Она умела танцевать все танцы, эта Инга, она лучше всех в классе крутила хула-хуп. Казалось, она стоит неподвижно, а обруч сам летает вокруг нее, словно привязанный. Жаль, что за хула-хуп не ставили отметок, а то Инга по всем предметам не выползала из троек.
— Ну что ж, — говорила она, — если у меня такие ограниченные способности, не могу же я надрываться. Вон у нас в квартире соседка два института окончила, а потом туберкулезом заболела. Подумаешь — радость!
Еще Инга собирала фотографии известных киноартистов. Правда, в классе многие девочки увлекались этим, но ни у кого не было такой богатой, такой разнообразной, такой великолепной коллекции, как у Инги. И все новые модные песенки, и новые танцы она всегда узнавала самая первая.
Девочки оттащили учительский стол к окну и, усевшись кто на столе, кто на партах, следили за каждым движением Инги. Время от времени в дверь барабанили мальчишки — им, конечно, не терпелось посмотреть, что делается в классе.

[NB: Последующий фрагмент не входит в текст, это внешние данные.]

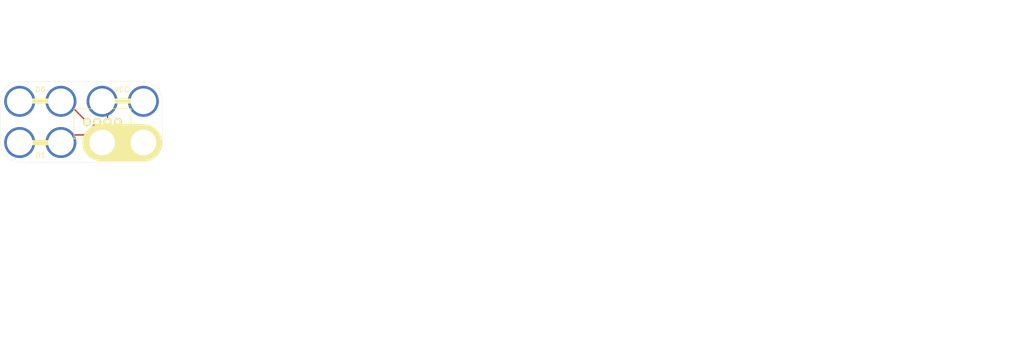
<source format=kicad_pcb>
(kicad_pcb (version 4) (host pcbnew 4.0.7-e2-6376~58~ubuntu16.04.1)

  (general
    (links 0)
    (no_connects 0)
    (area 63.4768 33.909 263.164559 102.997)
    (thickness 1.6)
    (drawings 12)
    (tracks 22)
    (zones 0)
    (modules 2)
    (nets 1)
  )

  (page USLetter)
  (title_block
    (title "2x4 Grove Sensor")
    (date "04 Feb 2018")
    (rev 1.0)
    (company "CERN Open Hardware License v1.2.")
    (comment 1 help@browndoggadgets.com)
    (comment 2 http://browndoggadgets.com/)
    (comment 3 "Brown Dog Gadgets")
  )

  (layers
    (0 F.Cu signal)
    (31 B.Cu signal)
    (34 B.Paste user)
    (35 F.Paste user)
    (36 B.SilkS user)
    (37 F.SilkS user)
    (38 B.Mask user)
    (39 F.Mask user)
    (40 Dwgs.User user)
    (44 Edge.Cuts user)
    (46 B.CrtYd user)
    (47 F.CrtYd user)
    (48 B.Fab user)
    (49 F.Fab user)
  )

  (setup
    (last_trace_width 0.254)
    (user_trace_width 0.1524)
    (user_trace_width 0.254)
    (user_trace_width 0.3302)
    (user_trace_width 0.508)
    (user_trace_width 0.762)
    (user_trace_width 1.27)
    (trace_clearance 0.254)
    (zone_clearance 0.508)
    (zone_45_only no)
    (trace_min 0.1524)
    (segment_width 0.254)
    (edge_width 0.1524)
    (via_size 0.6858)
    (via_drill 0.3302)
    (via_min_size 0.6858)
    (via_min_drill 0.3302)
    (user_via 0.6858 0.3302)
    (user_via 0.762 0.4064)
    (user_via 0.8636 0.508)
    (uvia_size 0.6858)
    (uvia_drill 0.3302)
    (uvias_allowed no)
    (uvia_min_size 0)
    (uvia_min_drill 0)
    (pcb_text_width 0.1524)
    (pcb_text_size 1.016 1.016)
    (mod_edge_width 0.1524)
    (mod_text_size 1.016 1.016)
    (mod_text_width 0.1524)
    (pad_size 6 6)
    (pad_drill 4.98)
    (pad_to_mask_clearance 0.0762)
    (solder_mask_min_width 0.1016)
    (pad_to_paste_clearance -0.0762)
    (aux_axis_origin 0 0)
    (visible_elements FFFEDF7D)
    (pcbplotparams
      (layerselection 0x310fc_80000001)
      (usegerberextensions true)
      (excludeedgelayer true)
      (linewidth 0.100000)
      (plotframeref false)
      (viasonmask false)
      (mode 1)
      (useauxorigin false)
      (hpglpennumber 1)
      (hpglpenspeed 20)
      (hpglpendiameter 15)
      (hpglpenoverlay 2)
      (psnegative false)
      (psa4output false)
      (plotreference true)
      (plotvalue true)
      (plotinvisibletext false)
      (padsonsilk false)
      (subtractmaskfromsilk false)
      (outputformat 1)
      (mirror false)
      (drillshape 0)
      (scaleselection 1)
      (outputdirectory gerbers))
  )

  (net 0 "")

  (net_class Default "This is the default net class."
    (clearance 0.254)
    (trace_width 0.254)
    (via_dia 0.6858)
    (via_drill 0.3302)
    (uvia_dia 0.6858)
    (uvia_drill 0.3302)
  )

  (module Crazy_NonLego:CONN-HEADER-STRAIGHT-TH-1x04-SEEED-GROVE (layer F.Cu) (tedit 5A77636A) (tstamp 5A774DAD)
    (at 81.5538 57.3278 90)
    (descr https://statics3.seeedstudio.com/images/opl/datasheet/3470130P1.pdf)
    (tags Grove-1x04)
    (path /5A777645)
    (fp_text reference J1 (at 0 2.54 90) (layer F.Fab)
      (effects (font (size 1 1) (thickness 0.15)))
    )
    (fp_text value "SEEED GROVE SENSOR" (at 0 2.83 180) (layer F.Fab) hide
      (effects (font (size 1 1) (thickness 0.15)))
    )
    (fp_circle (center 0 -0.0254) (end 0.127 0.1016) (layer F.Fab) (width 0.15))
    (fp_line (start -3.4544 -2.667) (end -3.4544 0.2286) (layer F.Fab) (width 0.05))
    (fp_line (start -3.45 8.7) (end 2.7 8.7) (layer F.Fab) (width 0.05))
    (fp_line (start 2.7 8.7) (end 2.7 -2.65) (layer F.Fab) (width 0.05))
    (fp_line (start -3.45 -2.667) (end 2.7 -2.667) (layer F.Fab) (width 0.05))
    (fp_line (start -3.3 5) (end -3.3 5.6) (layer F.SilkS) (width 0.12))
    (fp_line (start -3.3 0.4) (end -3.3 1) (layer F.SilkS) (width 0.12))
    (fp_line (start 2.55 -2.5) (end 2.55 8.55) (layer F.SilkS) (width 0.12))
    (fp_line (start -3.3 -2.5) (end 2.55 -2.5) (layer F.SilkS) (width 0.12))
    (fp_line (start -3.3 1.25) (end -3.3 4.75) (layer F.SilkS) (width 0.12))
    (fp_line (start -3.3 8.55) (end 2.55 8.55) (layer F.SilkS) (width 0.12))
    (fp_line (start -3.3 -2.5) (end -3.3 0.15) (layer F.SilkS) (width 0.12))
    (fp_line (start -3.3 5.9) (end -3.3 8.55) (layer F.SilkS) (width 0.12))
    (fp_text user 1 (at -1.775 0.075 90) (layer F.SilkS) hide
      (effects (font (size 1.5 1.5) (thickness 0.2)))
    )
    (fp_line (start -3.45 5.8082) (end -3.4544 8.6868) (layer F.Fab) (width 0.05))
    (fp_line (start -3.4544 1.2446) (end -3.4544 4.7752) (layer F.Fab) (width 0.05))
    (pad 1 thru_hole circle (at 0 0 90) (size 1.524 1.524) (drill 0.762) (layers *.Cu *.Mask F.SilkS))
    (pad 2 thru_hole circle (at 0 2 90) (size 1.524 1.524) (drill 0.762) (layers *.Cu *.Mask F.SilkS))
    (pad 3 thru_hole circle (at 0 4 90) (size 1.524 1.524) (drill 0.762) (layers *.Cu *.Mask F.SilkS))
    (pad 4 thru_hole circle (at 0 6 90) (size 1.524 1.524) (drill 0.762) (layers *.Cu *.Mask F.SilkS))
    (model ${KISYS3DMOD}/Connectors.3dshapes/Grove_1x04.wrl
      (at (xyz 0 0 0))
      (scale (xyz 0.3937 0.3937 0.3937))
      (rotate (xyz 0 0 -90))
    )
  )

  (module Crazy_Circuits:BLANK-LEGO-2x4 (layer F.Cu) (tedit 5A776356) (tstamp 5A775FB4)
    (at 92.5058 61.341 90)
    (descr "Touch Sensor Capsense Slider 4x2")
    (tags "Touch Sensor Capsense Slider 4x2")
    (fp_text reference REF** (at 4.2672 -11.811 90) (layer F.Fab) hide
      (effects (font (size 1 1) (thickness 0.15)))
    )
    (fp_text value BLANK-LEGO-2x4 (at 4 -28 90) (layer F.Fab) hide
      (effects (font (size 1 1) (thickness 0.15)))
    )
    (fp_arc (start -0.00018 -0.106632) (end 0.09982 3.693368) (angle 89.9) (layer Edge.Cuts) (width 0.04064))
    (fp_arc (start 8 -0.111824) (end 11.8 -0.411824) (angle 94.51398846) (layer Edge.Cuts) (width 0.04064))
    (fp_arc (start 8 -24) (end 7.9 -27.8) (angle 91.50743576) (layer Edge.Cuts) (width 0.04064))
    (fp_arc (start 0 -24) (end -3.8 -23.9) (angle 91.50743576) (layer Edge.Cuts) (width 0.04064))
    (fp_line (start 0 -27.8) (end 8 -27.8) (layer Edge.Cuts) (width 0.04064))
    (fp_line (start -3.8 -24) (end -3.8 0) (layer Edge.Cuts) (width 0.04064))
    (fp_line (start 11.8 -24) (end 11.8 0) (layer Edge.Cuts) (width 0.04064))
    (fp_line (start 0 3.7) (end 8 3.7) (layer Edge.Cuts) (width 0.04064))
    (fp_arc (start -0.00018 -0.106632) (end 0.09982 3.693368) (angle 89.9) (layer F.Fab) (width 0.04064))
    (fp_arc (start 8 -0.111824) (end 11.811 -0.0254) (angle 88.70089691) (layer F.Fab) (width 0.04064))
    (fp_arc (start 8 -24) (end 7.9 -27.8) (angle 91.50743576) (layer F.Fab) (width 0.04064))
    (fp_arc (start 0 -24) (end -3.8 -23.9) (angle 91.50743576) (layer F.Fab) (width 0.04064))
    (fp_line (start 0 -27.8) (end 8 -27.8) (layer F.Fab) (width 0.04064))
    (fp_line (start -3.8 -24) (end -3.8 0) (layer F.Fab) (width 0.04064))
    (fp_line (start 11.8 -24) (end 11.8 0) (layer F.Fab) (width 0.04064))
    (fp_line (start 0 3.7) (end 8 3.7) (layer F.Fab) (width 0.04064))
    (pad 4 thru_hole circle (at 0 0 90) (size 6 6) (drill 4.98) (layers *.Cu *.Mask))
    (pad 4 thru_hole circle (at 0 -8 90) (size 6 6) (drill 4.98) (layers *.Cu))
    (pad 2 thru_hole circle (at 0 -16 90) (size 6 6) (drill 4.98) (layers *.Cu *.Mask))
    (pad 2 thru_hole circle (at 0 -24 90) (size 6 6) (drill 4.98) (layers *.Cu *.Mask))
    (pad 1 thru_hole circle (at 8 -24 90) (size 6 6) (drill 4.98) (layers *.Cu *.Mask))
    (pad 1 thru_hole circle (at 8 -16 90) (size 6 6) (drill 4.98) (layers *.Cu *.Mask))
    (pad 3 thru_hole circle (at 8 -8 90) (size 6 6) (drill 4.98) (layers *.Cu))
    (pad 3 thru_hole circle (at 8 0 90) (size 6 6) (drill 4.98) (layers *.Cu *.Mask))
    (model LEDs.3dshapes/LED-5MM.wrl
      (at (xyz 0.05 0 0))
      (scale (xyz 1 1 1))
      (rotate (xyz 0 0 90))
    )
  )

  (gr_line (start 68.3006 61.3664) (end 77.1906 61.3664) (layer F.SilkS) (width 1) (tstamp 5A77648C))
  (gr_line (start 68.199 53.2892) (end 77.1906 53.2892) (layer F.SilkS) (width 1) (tstamp 5A77648B))
  (gr_arc (start 84.505801 61.366398) (end 86.639401 59.613798) (angle 258.8012761) (layer F.Mask) (width 0.6) (tstamp 5A77641E))
  (gr_arc (start 84.505801 61.366398) (end 86.639401 59.613798) (angle 258.8) (layer B.Mask) (width 0.6) (tstamp 5A77641D))
  (gr_arc (start 84.480399 53.314602) (end 82.346799 55.067202) (angle 258.8) (layer B.Mask) (width 0.6) (tstamp 5A776419))
  (gr_arc (start 84.480399 53.314602) (end 82.346799 55.067202) (angle 258.8012761) (layer F.Mask) (width 0.6) (tstamp 5A77640A))
  (gr_line (start 84.4804 53.2892) (end 93.472 53.2892) (layer F.SilkS) (width 1))
  (gr_line (start 84.2518 61.3664) (end 92.5322 61.3664) (layer F.SilkS) (width 7.2))
  (gr_text VCC (at 88.3412 51.0794) (layer F.SilkS) (tstamp 5A7762CF)
    (effects (font (size 1.016 1.016) (thickness 0.1524)))
  )
  (gr_text D1 (at 72.5678 63.8048) (layer F.SilkS) (tstamp 5A77609D)
    (effects (font (size 1.016 1.016) (thickness 0.1524)))
  )
  (gr_text D0 (at 72.517 51.0794) (layer F.SilkS)
    (effects (font (size 1.016 1.016) (thickness 0.1524)))
  )
  (gr_text "FABRICATION NOTES\n\n1. THIS IS A 2 LAYER BOARD. \n2. EXTERNAL LAYERS SHALL HAVE 1 OZ COPPER.\n3. MATERIAL: FR4 AND 0.062 INCH +/- 10% THICK.\n4. BOARDS SHALL BE ROHS COMPLIANT. \n5. MANUFACTURE IN ACCORDANCE WITH IPC-6012 CLASS 2\n6. MASK: BOTH SIDES OF THE BOARD SHALL HAVE \n   SOLDER MASK (PURPLE) OVER BARE COPPER. \n7. SILK: BOTH SIDES OF THE BOARD SHALL HAVE \n   WHITE SILKSCREEN. DO NOT PLACE SILK OVER BARE COPPER.\n8. FINISH: ENIG.\n9. MINIMUM TRACE WIDTH - 0.006 INCH.\n   MINIMUM SPACE - 0.006 INCH.\n   MINIMUM HOLE DIA - 0.013 INCH. \n10. MAX HOLE PLACEMENT TOLERANCE OF +/- 0.003 INCH.\n11. MAX HOLE DIAMETER TOLERANCE OF +/- 0.003 INCH AFTER PLATING." (at 120.3198 68.326) (layer Dwgs.User)
    (effects (font (size 2.54 2.54) (thickness 0.254)) (justify left))
  )

  (segment (start 68.5058 61.341) (end 72.74844 61.341) (width 0.254) (layer F.Cu) (net 0))
  (segment (start 72.74844 61.341) (end 76.5058 61.341) (width 0.254) (layer F.Cu) (net 0))
  (segment (start 76.5058 53.341) (end 72.26316 53.341) (width 0.254) (layer F.Cu) (net 0))
  (segment (start 72.26316 53.341) (end 68.5058 53.341) (width 0.254) (layer F.Cu) (net 0))
  (segment (start 81.5538 57.3278) (end 77.567 53.341) (width 0.254) (layer F.Cu) (net 0))
  (segment (start 77.567 53.341) (end 76.5058 53.341) (width 0.254) (layer F.Cu) (net 0))
  (segment (start 84.5058 61.341) (end 87.505799 58.341001) (width 0.254) (layer F.Cu) (net 0))
  (segment (start 87.505799 58.341001) (end 87.505799 57.375801) (width 0.254) (layer F.Cu) (net 0))
  (segment (start 87.505799 57.375801) (end 87.5538 57.3278) (width 0.254) (layer F.Cu) (net 0))
  (segment (start 85.5538 57.3278) (end 85.5538 54.389) (width 0.254) (layer F.Cu) (net 0))
  (segment (start 85.5538 54.389) (end 84.5058 53.341) (width 0.254) (layer F.Cu) (net 0))
  (segment (start 76.5058 61.341) (end 77.979 59.8678) (width 0.254) (layer F.Cu) (net 0))
  (segment (start 77.979 59.8678) (end 81.0138 59.8678) (width 0.254) (layer F.Cu) (net 0))
  (segment (start 81.0138 59.8678) (end 83.5538 57.3278) (width 0.254) (layer F.Cu) (net 0))
  (segment (start 84.5058 60.49383) (end 84.5058 61.341) (width 0.254) (layer F.Cu) (net 0))
  (segment (start 84.5942 53.4294) (end 84.5058 53.341) (width 0.254) (layer F.Cu) (net 0))
  (segment (start 84.5058 61.341) (end 88.74844 61.341) (width 0.254) (layer F.Cu) (net 0))
  (segment (start 88.74844 61.341) (end 92.5058 61.341) (width 0.254) (layer F.Cu) (net 0))
  (segment (start 84.5058 59.36503) (end 84.5058 61.341) (width 0.254) (layer F.Cu) (net 0))
  (segment (start 84.5058 53.341) (end 88.74844 53.341) (width 0.254) (layer F.Cu) (net 0))
  (segment (start 88.74844 53.341) (end 92.5058 53.341) (width 0.254) (layer F.Cu) (net 0))
  (segment (start 84.5058 60.2874) (end 84.5058 61.341) (width 0.254) (layer F.Cu) (net 0))

)

</source>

— Не ваше дело! Секрет! Много знать будете — скоро состаритесь! — весело визжали в ответ девочки.
Им очень нравилось позлить мальчишек. А то вечно твердят, что девчонки — любопытные, а сами теперь небось изнывают в коридоре от любопытства.
Вдруг кто-то застучал особенно сильно. Швабра, просунутая, как засов, в дверную ручку, запрыгала и накренилась — вот-вот выпадет.
— Эй, открывайте! Важное сообщение! — Это был голос Генки Федосеева.
— Так тебе и поверили!
— Смотри, какой умный!
— Да не обращайте, девочки, внимания…
— Открывайте же! Слышите! Честно говорю!